All shares of Series C Preferred Stock that are not present in person or by proxy at the Special Meeting as of immediately prior to the opening of the polls at the Special Meeting will be automatically redeemed (the “Initial Redemption”). Any outstanding shares of Series C Preferred Stock that have not been redeemed pursuant to the Initial Redemption will be redeemed in whole, but not in part, (i) if and when ordered by our Board or (ii) automatically upon the approval by the Company’s stockholders of the Reverse Stock Split Proposal at any meeting of stockholders held for the purpose of voting on such proposals.

 

When and where is the Special Meeting and what do I need to be able to attend online?

 

The Special Meeting will be held on July 14, 2022, at 10:00 a.m. Eastern time at www.virtualshareholdermeeting.com/ENVB2022SM. Any stockholder who owns our Common Stock or our Series C Preferred Stock on the Record Date can attend the Special Meeting online.

Problem description:
Reproduce everything from "The Special Meeting will be held" down to "Special Meeting online." in the passage on the Special Meeting. Rely solely on the passage on the Special Meeting.

Data for analysis:
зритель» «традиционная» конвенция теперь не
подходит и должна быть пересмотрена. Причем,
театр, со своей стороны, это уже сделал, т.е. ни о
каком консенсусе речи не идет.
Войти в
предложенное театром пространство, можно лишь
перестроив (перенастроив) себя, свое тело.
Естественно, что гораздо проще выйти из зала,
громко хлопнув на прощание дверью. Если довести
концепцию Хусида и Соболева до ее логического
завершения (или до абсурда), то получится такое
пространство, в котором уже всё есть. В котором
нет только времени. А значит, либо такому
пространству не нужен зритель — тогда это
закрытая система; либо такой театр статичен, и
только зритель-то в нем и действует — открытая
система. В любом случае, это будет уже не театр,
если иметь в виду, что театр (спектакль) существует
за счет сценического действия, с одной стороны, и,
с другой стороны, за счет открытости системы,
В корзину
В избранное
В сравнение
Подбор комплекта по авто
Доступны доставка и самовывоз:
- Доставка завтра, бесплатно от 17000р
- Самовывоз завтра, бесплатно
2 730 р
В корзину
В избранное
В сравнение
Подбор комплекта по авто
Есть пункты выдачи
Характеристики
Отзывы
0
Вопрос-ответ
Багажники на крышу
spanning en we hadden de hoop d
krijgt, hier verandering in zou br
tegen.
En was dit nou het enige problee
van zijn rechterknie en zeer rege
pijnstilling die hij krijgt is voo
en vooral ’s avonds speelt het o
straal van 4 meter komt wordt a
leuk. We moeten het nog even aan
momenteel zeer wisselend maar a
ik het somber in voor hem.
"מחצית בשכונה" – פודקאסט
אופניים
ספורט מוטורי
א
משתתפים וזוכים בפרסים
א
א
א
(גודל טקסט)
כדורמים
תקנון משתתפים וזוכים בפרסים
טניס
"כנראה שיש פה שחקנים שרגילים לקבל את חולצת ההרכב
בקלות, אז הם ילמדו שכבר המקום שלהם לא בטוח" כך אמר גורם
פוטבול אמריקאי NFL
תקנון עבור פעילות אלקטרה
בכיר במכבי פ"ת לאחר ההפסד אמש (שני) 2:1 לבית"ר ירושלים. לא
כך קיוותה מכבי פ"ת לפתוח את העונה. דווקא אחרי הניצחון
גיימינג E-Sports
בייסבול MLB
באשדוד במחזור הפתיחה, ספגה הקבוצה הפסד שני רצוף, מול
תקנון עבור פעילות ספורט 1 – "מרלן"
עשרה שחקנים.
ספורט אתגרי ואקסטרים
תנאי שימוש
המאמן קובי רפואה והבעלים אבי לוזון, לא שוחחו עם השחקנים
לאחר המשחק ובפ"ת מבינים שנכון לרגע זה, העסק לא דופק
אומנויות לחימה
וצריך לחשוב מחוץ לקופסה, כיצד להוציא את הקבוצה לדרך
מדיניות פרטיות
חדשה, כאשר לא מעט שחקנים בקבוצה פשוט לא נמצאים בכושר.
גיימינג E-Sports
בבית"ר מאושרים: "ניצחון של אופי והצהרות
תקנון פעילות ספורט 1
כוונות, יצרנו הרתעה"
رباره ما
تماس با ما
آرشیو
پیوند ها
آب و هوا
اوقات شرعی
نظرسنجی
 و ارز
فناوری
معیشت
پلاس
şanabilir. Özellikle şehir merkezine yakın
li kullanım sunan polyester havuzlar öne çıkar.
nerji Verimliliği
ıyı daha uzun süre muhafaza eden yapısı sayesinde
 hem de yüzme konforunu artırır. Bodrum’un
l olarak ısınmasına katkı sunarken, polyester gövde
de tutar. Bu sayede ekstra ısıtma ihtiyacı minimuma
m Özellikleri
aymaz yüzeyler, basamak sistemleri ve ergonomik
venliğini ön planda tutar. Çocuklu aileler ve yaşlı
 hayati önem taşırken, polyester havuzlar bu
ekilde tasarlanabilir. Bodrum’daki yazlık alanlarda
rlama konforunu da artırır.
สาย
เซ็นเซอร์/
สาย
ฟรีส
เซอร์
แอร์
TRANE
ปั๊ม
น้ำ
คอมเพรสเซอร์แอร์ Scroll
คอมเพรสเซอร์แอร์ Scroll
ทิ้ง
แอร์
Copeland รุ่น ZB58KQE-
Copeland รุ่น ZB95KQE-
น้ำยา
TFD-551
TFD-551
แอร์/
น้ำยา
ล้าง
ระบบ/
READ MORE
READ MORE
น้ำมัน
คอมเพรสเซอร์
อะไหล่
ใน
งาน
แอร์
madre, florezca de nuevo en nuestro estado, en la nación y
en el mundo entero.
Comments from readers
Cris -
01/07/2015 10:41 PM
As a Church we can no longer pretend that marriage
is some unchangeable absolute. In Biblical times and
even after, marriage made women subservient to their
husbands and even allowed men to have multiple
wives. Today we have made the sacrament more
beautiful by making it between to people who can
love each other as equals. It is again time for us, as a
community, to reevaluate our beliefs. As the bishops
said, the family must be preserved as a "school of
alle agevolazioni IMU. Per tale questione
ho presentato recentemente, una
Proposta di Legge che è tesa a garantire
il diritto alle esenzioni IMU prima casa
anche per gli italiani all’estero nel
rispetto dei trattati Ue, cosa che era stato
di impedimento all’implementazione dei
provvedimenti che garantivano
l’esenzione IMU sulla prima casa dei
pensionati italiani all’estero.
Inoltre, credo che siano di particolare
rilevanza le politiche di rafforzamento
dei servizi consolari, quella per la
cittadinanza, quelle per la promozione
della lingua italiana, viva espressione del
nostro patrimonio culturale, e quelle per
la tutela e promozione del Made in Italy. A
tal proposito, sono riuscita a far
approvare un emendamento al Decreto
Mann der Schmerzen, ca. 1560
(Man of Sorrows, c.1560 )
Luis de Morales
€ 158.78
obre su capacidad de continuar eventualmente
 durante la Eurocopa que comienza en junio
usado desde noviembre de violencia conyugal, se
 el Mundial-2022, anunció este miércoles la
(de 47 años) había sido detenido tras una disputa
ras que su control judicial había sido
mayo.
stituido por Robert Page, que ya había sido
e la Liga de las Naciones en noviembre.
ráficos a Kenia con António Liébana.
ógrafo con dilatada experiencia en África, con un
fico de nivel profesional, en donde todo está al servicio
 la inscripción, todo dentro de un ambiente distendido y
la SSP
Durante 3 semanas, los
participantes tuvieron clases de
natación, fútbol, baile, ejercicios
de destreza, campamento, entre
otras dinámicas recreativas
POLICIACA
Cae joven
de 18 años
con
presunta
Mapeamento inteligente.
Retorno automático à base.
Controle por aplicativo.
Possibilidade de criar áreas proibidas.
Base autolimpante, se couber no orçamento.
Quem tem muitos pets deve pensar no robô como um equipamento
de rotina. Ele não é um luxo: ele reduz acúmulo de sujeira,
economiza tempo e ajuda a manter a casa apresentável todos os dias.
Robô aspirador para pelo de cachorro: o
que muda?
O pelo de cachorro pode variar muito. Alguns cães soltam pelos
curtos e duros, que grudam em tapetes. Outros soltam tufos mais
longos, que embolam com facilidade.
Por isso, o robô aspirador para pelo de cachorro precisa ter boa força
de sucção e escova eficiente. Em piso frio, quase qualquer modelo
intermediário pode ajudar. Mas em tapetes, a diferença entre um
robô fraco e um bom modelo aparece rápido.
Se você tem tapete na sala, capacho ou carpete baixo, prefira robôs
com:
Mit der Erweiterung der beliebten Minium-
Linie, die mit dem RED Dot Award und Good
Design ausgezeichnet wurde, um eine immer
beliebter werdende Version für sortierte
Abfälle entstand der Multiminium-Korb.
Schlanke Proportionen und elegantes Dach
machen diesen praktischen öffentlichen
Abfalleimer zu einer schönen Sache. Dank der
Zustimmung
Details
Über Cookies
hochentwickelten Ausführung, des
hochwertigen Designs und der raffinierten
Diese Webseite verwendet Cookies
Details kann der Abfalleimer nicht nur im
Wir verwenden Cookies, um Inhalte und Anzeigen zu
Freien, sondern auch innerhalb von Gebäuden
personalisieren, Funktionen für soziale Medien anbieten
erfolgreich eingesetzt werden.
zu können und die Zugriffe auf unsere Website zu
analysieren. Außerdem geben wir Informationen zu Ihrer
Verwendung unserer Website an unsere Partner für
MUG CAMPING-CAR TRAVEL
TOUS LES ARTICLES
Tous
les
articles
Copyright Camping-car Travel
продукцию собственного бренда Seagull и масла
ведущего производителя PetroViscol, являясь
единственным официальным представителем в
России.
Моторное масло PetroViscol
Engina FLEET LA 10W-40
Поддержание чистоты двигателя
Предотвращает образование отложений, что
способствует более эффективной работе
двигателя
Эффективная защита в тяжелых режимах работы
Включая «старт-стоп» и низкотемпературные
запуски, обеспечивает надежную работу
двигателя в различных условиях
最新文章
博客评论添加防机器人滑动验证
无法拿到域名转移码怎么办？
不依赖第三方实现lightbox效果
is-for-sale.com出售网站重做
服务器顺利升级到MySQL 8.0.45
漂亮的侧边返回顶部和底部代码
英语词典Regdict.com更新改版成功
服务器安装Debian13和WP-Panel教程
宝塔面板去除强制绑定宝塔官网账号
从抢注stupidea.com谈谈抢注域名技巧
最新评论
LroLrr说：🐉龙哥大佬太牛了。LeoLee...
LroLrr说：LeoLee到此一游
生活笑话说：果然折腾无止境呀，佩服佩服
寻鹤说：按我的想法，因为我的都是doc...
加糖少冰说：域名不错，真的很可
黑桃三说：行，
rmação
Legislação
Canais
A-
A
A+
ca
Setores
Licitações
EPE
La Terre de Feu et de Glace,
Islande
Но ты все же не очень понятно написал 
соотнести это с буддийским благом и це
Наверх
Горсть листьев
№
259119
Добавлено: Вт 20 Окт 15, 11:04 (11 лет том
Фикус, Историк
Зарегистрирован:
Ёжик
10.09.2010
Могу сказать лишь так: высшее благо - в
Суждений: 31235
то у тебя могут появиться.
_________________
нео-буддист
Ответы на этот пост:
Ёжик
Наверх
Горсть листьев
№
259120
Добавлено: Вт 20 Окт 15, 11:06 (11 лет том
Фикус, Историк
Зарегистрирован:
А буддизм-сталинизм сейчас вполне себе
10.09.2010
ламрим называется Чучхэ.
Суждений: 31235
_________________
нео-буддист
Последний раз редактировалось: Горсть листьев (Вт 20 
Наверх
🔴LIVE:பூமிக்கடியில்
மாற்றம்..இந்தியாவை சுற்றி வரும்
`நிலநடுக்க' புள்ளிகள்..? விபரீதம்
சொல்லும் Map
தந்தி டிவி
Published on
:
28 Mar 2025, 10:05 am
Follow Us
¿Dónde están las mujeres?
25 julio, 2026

Expected answer:
The Special Meeting will be held on July 14, 2022, at 10:00 a.m. Eastern time at www.virtualshareholdermeeting.com/ENVB2022SM. Any stockholder who owns our Common Stock or our Series C Preferred Stock on the Record Date can attend the Special Meeting online.